Background: Despite the widespread use and sales of cannabidiol (CBD) products in the United States, there is a paucity of literature to evaluate its effectiveness, safety, or ideal route of administration for postoperative pain.
Purpose: To evaluate the potential analgesic effects of buccally absorbed CBD in patients who have undergone arthroscopic rotator cuff repair (ARCR).
Study design: Randomized controlled trial; Level of evidence, 1.
Methods: This was a US Food and Drug Administration-sanctioned, multicenter, placebo-controlled, randomized, double-blinded trial conducted in patients undergoing ARCR. Patients aged from 18 to 75 years undergoing ARCR were prospectively enrolled and randomized to the control and experimental groups.
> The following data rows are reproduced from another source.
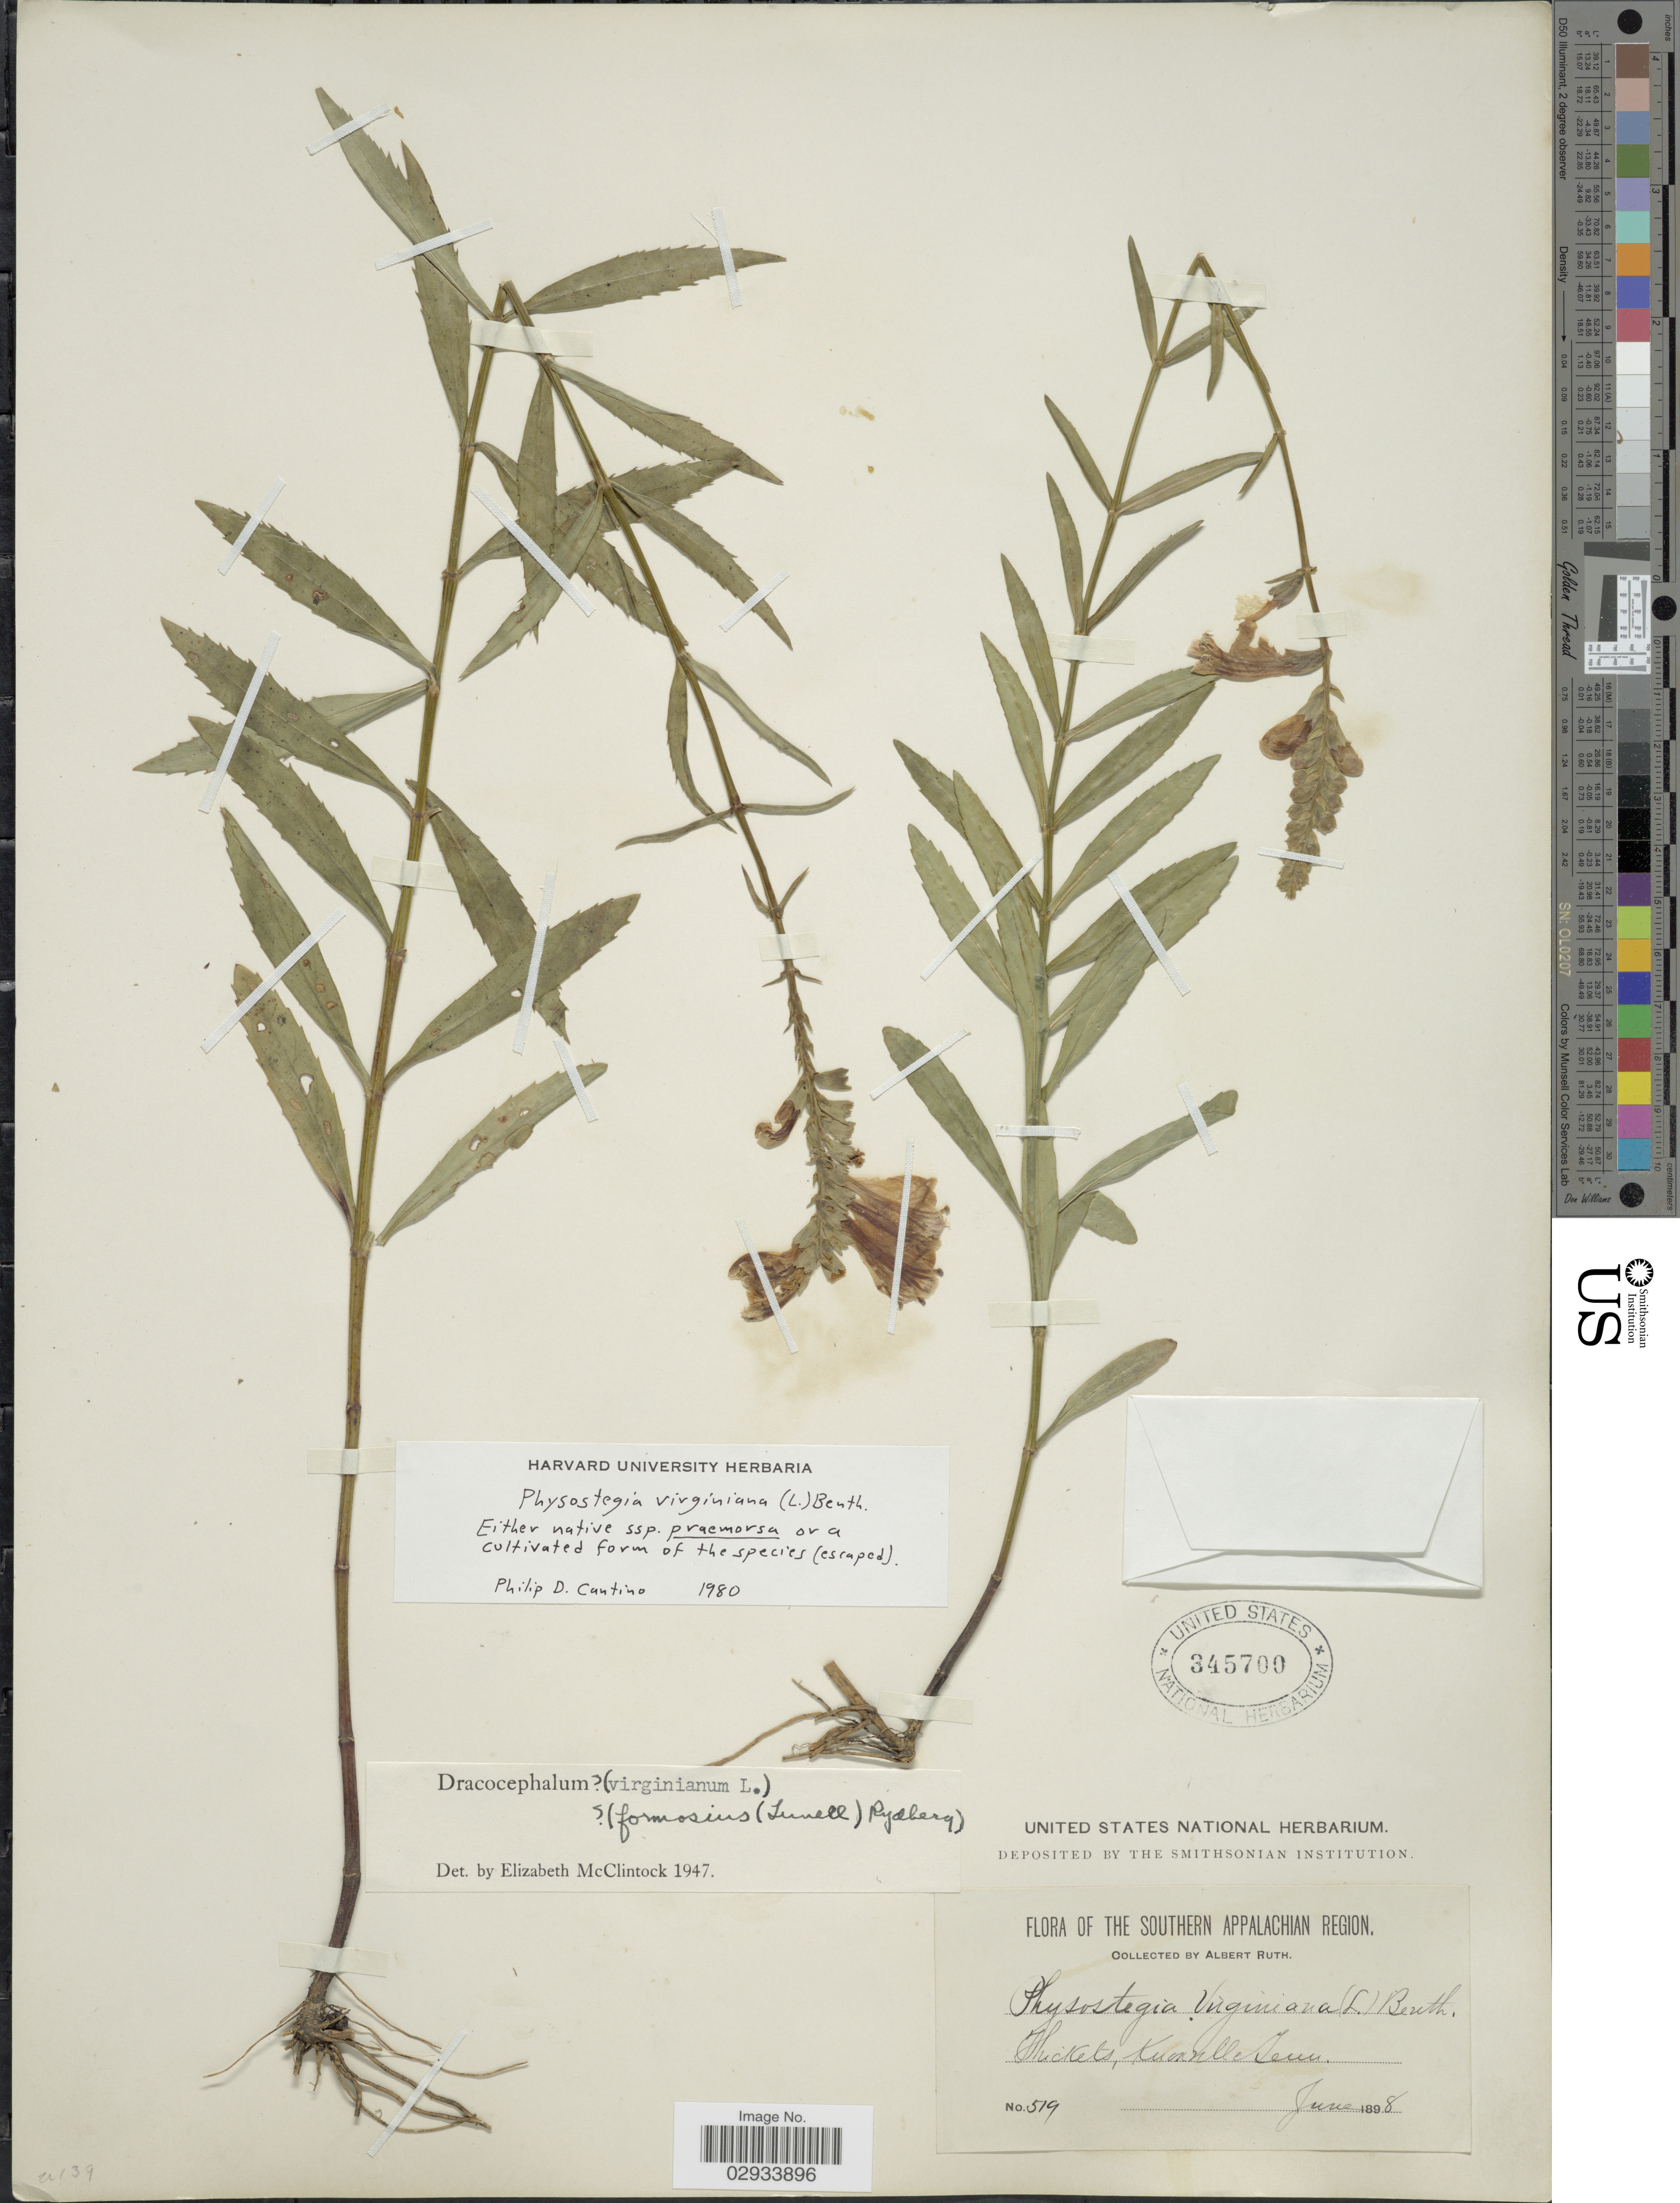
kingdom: Plantae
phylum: Tracheophyta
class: Magnoliopsida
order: Lamiales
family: Lamiaceae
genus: Physostegia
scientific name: Physostegia virginiana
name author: (L.) Benth.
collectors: A. Ruth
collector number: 519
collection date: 1898-06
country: United States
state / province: Tennessee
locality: The Southern Appalachian Region, Knoxville, Tenn.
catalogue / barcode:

The experimental group received an oral, buccally absorbed tablet containing 25 mg of CBD 3 times a day if <80 kg, or 50 mg of CBD 3 times a day if >80 kg, for 14 days postoperatively, while the control group received an identical placebo. Patients were followed up on days 1, 2, 7, and 14, and visual analog scale (VAS) for pain scores, opioid consumption, and satisfaction with pain control were recorded. Additionally, liver function tests were conducted on days 7 and 14 to assess safety, and nausea was monitored. P < .05 was considered to be statistically significant.
Results: Overall, 100 patients were recruited, with 1 patient being excluded, for a total of 99 patients. There were no significant differences in patient demographics between the 2 groups. On day 1, the VAS pain score was significantly lower in the CBD group than in the control group (4.4 ± 3.1 vs 5.7 ± 3.2, respectively; P = .04), although this difference was no longer present on day 2 (4.7 ± 2.8 vs 5.3 ± 2.6, respectively; P = .32). On both days 1 and 2, patient satisfaction with pain control was significantly higher in the CBD group than in the control group (day 1: 7.0 ± 3.0 vs 5.6 ± 3.7, respectively [P = .04]; day 2: 7.3 ± 2.5 vs 6.0 ± 3.3, respectively [P = .03]). The quantity of opioids consumed was low in both groups, and there were no statistically significant differences in opioid consumption (P > .05). On days 7 and 14, there were no statistically significant differences in VAS scores, opioid consumption, or patient satisfaction with pain control between the CBD and control groups (P > .05 for all). There were no significant differences in liver function test results postoperatively (P > .05).
Conclusion: Buccally absorbed CBD demonstrated an acceptable safety profile and showed significant promise in the reduction of pain in the immediate perioperative period after ARCR compared with the control. Further studies are currently ongoing to confirm dosing and effectiveness in other orthopaedic conditions.
Registration: NCT04672252 (ClinicalTrials.gov identifier).
Keywords: CBD; cannabidiol; postoperative pain; rotator cuff repair; shoulder arthroscopic surgery.